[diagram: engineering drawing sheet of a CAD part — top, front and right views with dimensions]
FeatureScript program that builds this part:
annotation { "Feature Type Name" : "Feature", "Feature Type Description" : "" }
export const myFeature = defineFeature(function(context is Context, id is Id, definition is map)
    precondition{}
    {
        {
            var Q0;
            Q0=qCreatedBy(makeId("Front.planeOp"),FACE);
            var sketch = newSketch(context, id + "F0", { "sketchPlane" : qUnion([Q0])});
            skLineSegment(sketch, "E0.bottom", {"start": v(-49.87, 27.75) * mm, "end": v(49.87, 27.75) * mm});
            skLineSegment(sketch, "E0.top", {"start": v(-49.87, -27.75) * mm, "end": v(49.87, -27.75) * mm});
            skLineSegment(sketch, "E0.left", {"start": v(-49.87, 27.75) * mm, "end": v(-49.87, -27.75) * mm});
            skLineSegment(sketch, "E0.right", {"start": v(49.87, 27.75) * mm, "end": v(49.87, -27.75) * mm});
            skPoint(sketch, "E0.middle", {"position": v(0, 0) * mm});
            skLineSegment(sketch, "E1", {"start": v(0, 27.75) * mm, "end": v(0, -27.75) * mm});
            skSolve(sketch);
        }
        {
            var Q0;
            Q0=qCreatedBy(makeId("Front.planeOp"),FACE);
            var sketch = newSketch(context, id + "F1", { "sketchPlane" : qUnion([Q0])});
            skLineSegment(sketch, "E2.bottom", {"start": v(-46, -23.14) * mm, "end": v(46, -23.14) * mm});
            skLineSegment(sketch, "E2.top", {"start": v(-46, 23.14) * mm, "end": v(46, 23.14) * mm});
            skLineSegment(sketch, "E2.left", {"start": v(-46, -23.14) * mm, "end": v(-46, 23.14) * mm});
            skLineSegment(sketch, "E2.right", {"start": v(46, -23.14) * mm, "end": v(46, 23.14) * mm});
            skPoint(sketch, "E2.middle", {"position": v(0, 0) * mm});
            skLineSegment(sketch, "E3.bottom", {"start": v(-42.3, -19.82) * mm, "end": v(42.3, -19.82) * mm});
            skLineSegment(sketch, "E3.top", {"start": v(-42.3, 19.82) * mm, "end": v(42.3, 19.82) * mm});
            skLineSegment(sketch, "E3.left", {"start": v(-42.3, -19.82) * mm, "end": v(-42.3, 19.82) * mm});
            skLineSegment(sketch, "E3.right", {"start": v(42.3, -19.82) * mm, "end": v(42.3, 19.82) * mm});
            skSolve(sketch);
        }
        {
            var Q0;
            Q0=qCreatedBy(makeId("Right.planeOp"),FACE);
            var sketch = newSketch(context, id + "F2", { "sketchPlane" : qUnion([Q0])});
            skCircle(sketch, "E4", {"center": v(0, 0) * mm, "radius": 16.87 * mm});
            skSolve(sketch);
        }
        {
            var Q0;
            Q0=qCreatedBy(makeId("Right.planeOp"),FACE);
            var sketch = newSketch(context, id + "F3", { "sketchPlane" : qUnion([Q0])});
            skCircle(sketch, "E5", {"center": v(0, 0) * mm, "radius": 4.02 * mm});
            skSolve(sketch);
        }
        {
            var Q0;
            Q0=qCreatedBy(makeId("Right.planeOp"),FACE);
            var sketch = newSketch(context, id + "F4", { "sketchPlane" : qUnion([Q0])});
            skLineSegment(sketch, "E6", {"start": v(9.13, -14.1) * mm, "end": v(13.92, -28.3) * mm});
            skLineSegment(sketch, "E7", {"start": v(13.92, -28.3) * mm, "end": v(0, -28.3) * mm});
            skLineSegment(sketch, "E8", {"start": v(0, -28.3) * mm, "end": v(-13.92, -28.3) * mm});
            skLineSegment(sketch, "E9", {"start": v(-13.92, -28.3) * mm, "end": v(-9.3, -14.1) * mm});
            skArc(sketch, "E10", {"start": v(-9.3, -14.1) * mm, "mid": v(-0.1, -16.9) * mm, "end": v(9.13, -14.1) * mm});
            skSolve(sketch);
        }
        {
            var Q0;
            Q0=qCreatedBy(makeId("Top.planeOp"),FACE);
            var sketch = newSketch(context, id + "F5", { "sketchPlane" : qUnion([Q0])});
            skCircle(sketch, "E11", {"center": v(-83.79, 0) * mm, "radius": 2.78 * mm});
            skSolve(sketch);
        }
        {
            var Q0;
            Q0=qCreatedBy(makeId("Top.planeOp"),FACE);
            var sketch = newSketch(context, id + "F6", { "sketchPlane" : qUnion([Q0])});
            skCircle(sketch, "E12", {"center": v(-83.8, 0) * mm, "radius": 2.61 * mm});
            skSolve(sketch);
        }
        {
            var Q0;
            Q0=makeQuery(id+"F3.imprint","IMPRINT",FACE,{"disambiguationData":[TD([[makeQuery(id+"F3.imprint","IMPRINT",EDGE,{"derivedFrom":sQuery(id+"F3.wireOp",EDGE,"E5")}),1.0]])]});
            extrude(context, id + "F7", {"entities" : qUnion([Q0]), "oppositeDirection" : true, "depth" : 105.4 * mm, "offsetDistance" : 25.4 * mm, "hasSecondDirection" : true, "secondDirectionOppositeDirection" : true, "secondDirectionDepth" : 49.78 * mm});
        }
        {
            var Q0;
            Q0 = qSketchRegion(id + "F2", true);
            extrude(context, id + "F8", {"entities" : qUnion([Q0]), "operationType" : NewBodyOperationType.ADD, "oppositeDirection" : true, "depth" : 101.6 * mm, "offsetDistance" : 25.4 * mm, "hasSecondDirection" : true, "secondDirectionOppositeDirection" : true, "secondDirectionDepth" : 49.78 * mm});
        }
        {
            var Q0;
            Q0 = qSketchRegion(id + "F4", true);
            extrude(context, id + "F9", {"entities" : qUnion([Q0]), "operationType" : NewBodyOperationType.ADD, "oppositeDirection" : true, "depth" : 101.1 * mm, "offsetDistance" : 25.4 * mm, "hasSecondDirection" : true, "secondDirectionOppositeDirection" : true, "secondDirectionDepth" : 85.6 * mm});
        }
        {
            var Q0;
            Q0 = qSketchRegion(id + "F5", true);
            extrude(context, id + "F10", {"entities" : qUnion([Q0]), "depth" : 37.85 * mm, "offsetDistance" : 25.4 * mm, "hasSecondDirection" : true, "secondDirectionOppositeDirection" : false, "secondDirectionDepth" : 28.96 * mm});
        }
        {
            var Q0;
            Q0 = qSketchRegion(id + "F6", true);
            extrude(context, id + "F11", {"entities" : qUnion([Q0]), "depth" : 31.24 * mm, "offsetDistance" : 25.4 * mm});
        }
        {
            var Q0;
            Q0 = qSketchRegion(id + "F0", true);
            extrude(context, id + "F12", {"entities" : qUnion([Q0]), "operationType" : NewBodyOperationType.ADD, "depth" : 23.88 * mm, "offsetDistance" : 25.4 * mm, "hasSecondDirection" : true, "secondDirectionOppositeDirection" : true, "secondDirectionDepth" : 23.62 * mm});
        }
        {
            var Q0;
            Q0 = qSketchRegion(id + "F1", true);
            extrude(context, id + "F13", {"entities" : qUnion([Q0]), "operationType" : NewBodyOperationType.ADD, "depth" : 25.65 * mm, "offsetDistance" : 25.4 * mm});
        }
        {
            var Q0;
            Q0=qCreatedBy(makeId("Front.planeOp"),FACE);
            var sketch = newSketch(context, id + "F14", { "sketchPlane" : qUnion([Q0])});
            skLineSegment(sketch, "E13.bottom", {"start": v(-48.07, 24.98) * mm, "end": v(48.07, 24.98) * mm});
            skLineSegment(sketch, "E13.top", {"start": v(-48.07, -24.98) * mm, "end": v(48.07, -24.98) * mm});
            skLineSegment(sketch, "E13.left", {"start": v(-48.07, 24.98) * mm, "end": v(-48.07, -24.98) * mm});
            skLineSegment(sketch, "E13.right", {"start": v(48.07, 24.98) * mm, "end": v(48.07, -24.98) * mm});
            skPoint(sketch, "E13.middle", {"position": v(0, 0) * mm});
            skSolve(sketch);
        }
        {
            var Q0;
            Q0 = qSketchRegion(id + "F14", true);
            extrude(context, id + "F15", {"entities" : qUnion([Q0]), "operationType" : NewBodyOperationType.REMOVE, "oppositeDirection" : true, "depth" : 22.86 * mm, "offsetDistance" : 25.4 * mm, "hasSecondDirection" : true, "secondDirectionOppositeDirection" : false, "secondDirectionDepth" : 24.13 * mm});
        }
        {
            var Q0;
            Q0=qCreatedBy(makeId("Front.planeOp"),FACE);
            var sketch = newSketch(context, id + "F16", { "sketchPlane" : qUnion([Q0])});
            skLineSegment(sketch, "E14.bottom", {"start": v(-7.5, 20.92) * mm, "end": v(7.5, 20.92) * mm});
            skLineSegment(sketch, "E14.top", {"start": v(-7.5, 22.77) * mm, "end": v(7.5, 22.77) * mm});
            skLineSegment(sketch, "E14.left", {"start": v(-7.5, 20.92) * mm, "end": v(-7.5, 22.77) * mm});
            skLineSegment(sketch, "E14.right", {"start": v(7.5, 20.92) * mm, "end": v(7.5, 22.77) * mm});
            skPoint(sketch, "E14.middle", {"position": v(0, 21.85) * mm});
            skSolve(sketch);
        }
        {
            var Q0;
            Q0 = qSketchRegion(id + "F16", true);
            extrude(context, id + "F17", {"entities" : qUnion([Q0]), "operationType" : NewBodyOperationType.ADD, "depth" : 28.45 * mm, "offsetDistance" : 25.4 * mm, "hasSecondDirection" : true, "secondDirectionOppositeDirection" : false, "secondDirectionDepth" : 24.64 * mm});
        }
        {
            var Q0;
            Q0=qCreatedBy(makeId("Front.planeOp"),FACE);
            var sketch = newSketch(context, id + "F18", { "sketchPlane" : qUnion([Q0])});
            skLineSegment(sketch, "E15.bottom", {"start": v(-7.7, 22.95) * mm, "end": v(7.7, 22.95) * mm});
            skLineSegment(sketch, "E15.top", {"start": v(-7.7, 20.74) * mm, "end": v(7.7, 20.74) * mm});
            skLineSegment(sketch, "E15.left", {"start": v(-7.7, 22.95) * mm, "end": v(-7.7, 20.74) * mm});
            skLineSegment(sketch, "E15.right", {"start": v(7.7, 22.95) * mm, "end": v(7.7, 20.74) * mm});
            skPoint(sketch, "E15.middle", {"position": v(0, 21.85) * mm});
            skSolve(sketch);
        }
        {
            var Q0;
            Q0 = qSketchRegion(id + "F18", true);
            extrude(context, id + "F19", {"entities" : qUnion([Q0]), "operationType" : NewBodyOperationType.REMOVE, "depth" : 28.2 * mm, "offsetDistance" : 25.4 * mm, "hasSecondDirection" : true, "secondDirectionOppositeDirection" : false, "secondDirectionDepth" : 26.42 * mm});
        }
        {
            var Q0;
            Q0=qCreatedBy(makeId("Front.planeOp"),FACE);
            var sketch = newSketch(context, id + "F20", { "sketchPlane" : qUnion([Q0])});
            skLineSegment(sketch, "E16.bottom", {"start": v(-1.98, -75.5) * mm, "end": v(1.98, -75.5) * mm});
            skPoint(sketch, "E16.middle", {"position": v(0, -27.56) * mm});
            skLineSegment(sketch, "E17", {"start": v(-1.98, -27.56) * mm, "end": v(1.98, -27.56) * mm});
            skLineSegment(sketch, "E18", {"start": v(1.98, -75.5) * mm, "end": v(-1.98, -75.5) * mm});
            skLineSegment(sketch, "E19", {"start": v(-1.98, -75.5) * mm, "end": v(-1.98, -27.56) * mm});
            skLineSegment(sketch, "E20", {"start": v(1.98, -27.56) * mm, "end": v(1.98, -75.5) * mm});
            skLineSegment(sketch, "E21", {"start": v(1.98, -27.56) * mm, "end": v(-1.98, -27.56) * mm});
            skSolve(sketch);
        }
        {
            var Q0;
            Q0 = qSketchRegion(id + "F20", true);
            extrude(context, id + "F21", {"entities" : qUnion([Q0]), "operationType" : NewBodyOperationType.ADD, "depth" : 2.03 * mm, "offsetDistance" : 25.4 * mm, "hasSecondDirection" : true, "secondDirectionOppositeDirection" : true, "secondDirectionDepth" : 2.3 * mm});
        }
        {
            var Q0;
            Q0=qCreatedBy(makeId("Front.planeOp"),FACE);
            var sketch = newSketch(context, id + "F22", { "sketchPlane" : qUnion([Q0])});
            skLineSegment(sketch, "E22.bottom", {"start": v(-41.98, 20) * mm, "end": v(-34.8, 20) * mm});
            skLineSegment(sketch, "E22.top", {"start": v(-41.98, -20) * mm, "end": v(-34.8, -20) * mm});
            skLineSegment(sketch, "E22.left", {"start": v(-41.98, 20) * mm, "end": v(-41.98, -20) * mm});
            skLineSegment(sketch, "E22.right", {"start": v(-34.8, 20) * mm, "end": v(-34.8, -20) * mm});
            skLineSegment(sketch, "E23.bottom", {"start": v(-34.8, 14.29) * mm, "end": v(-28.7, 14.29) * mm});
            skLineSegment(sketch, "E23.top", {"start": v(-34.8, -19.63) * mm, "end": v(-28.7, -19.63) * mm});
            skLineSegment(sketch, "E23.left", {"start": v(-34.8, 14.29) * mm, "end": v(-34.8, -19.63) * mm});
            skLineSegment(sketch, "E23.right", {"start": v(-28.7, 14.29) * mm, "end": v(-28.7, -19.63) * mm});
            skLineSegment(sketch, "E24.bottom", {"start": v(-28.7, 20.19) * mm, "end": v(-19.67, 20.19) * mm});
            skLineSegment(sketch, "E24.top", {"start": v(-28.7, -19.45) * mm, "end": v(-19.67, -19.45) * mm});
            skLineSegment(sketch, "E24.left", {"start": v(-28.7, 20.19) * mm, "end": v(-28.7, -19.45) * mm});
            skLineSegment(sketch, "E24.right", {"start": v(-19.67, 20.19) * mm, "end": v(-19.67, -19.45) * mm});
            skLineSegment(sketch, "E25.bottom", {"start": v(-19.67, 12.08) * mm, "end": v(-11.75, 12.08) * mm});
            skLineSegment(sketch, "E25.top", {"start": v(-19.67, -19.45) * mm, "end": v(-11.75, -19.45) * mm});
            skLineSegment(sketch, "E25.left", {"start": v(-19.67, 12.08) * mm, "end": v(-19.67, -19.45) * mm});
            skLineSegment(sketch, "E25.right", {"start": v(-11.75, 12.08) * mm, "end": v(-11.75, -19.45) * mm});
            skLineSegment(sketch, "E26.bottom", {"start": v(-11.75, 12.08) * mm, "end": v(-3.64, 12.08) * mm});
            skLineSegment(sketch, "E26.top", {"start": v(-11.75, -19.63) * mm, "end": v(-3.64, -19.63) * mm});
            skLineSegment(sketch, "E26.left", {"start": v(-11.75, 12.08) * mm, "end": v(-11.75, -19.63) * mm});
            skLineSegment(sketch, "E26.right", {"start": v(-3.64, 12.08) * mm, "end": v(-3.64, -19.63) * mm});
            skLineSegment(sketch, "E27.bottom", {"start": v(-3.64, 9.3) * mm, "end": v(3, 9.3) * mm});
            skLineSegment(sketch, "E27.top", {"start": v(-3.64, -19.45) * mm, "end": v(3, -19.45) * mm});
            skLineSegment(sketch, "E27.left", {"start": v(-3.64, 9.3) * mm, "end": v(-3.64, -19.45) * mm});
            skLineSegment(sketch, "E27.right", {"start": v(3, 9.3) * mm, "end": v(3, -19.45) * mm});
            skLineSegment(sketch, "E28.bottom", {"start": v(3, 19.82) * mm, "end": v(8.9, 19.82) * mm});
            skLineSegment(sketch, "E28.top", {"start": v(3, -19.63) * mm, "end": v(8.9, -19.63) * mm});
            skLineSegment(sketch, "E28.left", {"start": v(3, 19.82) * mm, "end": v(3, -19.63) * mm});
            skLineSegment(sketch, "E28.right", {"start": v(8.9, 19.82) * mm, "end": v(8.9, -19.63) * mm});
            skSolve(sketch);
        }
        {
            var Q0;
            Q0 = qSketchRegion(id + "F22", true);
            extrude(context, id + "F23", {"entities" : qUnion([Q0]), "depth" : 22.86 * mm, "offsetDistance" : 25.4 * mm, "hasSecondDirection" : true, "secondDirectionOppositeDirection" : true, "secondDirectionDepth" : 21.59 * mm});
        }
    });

TASK GOAL => How many lines of the listing above contain the string "radius"? Case counts. Reply with the number alone.

COMPLETED TASK => 4